Jessica Lange has played some icons over the course of her decades-long career, from Frances Farmer in 1982’s Frances (a role which earned the star her first Oscar nomination) and Patsy Cline in 1985’s Sweet Dreams (another Oscar nod for that one) to Joan Crawford in the 2017 limited television series Feud: Bette and Joan (Emmy nomination).
“Dino said I’m going to be the next Marilyn Monroe,” Lange told PEOPLE in 1977 around the time of her film debut in De Laurentiis and director John Guillermin’s 1976 remake of King Kong.
As Lange recalled, back in the mid-1970s, she was working as waitress in New York City and taking acting classes on the side, when someone suggested she sign up with modeling agency.
She took that advice, and while she never actually got any modeling work, De Laurentiis did contact her agency looking for models who were also aspiring actresses.
She was sent to Los Angeles for audition, and ended up landing the role of damsel-in-distress Dwan in the producer’s modern retelling of the classic 1933 monster movie.
Lange’s character was an update of the role played by Fay Wray — another screen icon into whose shoes she stepped — in the original.
As Barbara Wilkins noted in the 1977 PEOPLE profile, critics likened Lange “to a smaller Margaux Hemingway, a taller Tuesday Weld, an Eva Marie Saint ‘under the influence of Spanish fly’ or the next Carole Lombard.”
But while Lange went on to play several film and music legends — and, as she tells PEOPLE in this week’s issue, still hopes to play Marlene Dietrich in a biopic she’s been developing — early in her career, she bristled at the thought of being likened to Monroe.
“That really upsets me,” she said of De Laurentiis’s comparison in 1977. “She was tragic figure who led tragic life and who wasn’t taken as the serious artist she was. I don’t want to compete with her memory or with anyone.”

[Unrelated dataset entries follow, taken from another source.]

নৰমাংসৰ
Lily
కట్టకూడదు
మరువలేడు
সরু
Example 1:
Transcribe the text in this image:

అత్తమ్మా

Nearly 50 years later, Lange says she doesn’t recall that comment. “I don’t have that memory of myself,” she told PEOPLE recently, adding that she’d have to revisit the 1977 cover story.
She does share other memories of shooting King Kong in this week’s issue of PEOPLE.

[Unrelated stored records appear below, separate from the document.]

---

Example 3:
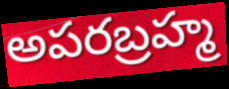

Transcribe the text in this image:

అపరబ్రహ్మ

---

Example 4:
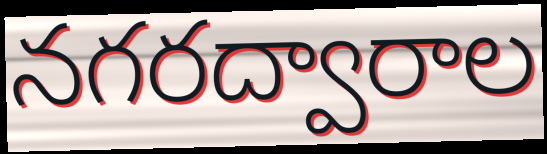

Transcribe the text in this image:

నగరద్వారాల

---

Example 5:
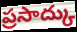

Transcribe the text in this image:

ప్రసాద్కు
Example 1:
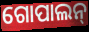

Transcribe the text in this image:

ଗୋପାଲନ୍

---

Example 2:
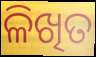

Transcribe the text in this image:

ଳିଖିତ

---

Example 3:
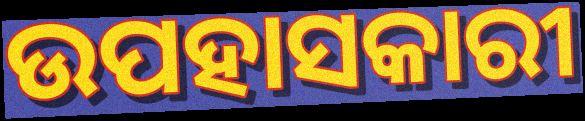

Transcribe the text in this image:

ଉପହାସକାରୀ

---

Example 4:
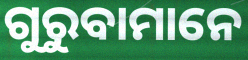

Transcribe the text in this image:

ଗୁରୁବାମାନେ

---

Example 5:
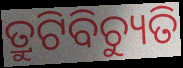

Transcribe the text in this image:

ତ୍ରୁଟିବିଚ୍ୟୁତି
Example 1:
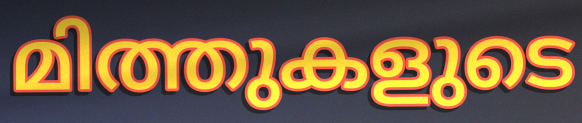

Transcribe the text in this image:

മിത്തുകളുടെ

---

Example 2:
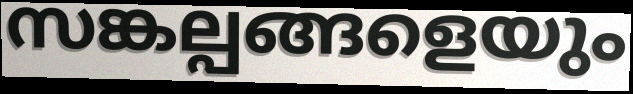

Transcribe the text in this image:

സങ്കല്പങ്ങളെയും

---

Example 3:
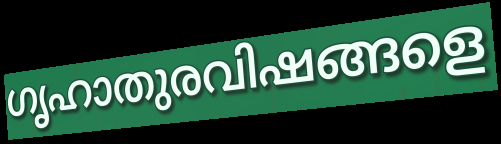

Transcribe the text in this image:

ഗൃഹാതുരവിഷങ്ങളെ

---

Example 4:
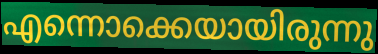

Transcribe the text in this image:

എന്നൊക്കെയായിരുന്നു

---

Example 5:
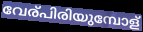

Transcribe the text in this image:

വേര്പിരിയുമ്പോള്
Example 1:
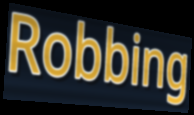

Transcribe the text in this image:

Robbing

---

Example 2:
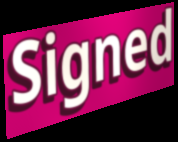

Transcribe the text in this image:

Signed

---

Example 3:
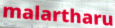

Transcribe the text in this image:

malartharu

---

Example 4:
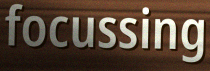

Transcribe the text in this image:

focussing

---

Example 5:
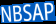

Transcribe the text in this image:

NBSAP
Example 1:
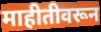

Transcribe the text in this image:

माहीतीवरून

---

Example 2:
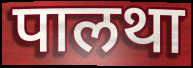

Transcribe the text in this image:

पालथा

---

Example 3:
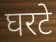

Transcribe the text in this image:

“We shot for 9 months and we’d have a lot of downtime,” she recalls. “I spent a great deal of that schedule shooting by myself on a green screen and in a hydraulic giant gorilla hand. And my costar Charles Grodin said to me, ‘This isn’t what movies are like. When you finish this one, just remember there’ll never be another, nothing like this.’ And it was true. Maybe it was good that I had no other experience. I just did it because I was naive, and I didn’t know any different, I guess.”
She’s clearly gotten over her fear of being compared to other influential women. While she’s currently starring on Broadway in Paula Vogel’s Tony-nominated Mother Play, she also recently starred as Broadway legend Lillian Hall in HBO’s The Great Lillian Hall.
Lange says: “Every era in someone’s life. It’s important to find what still fascinates you.”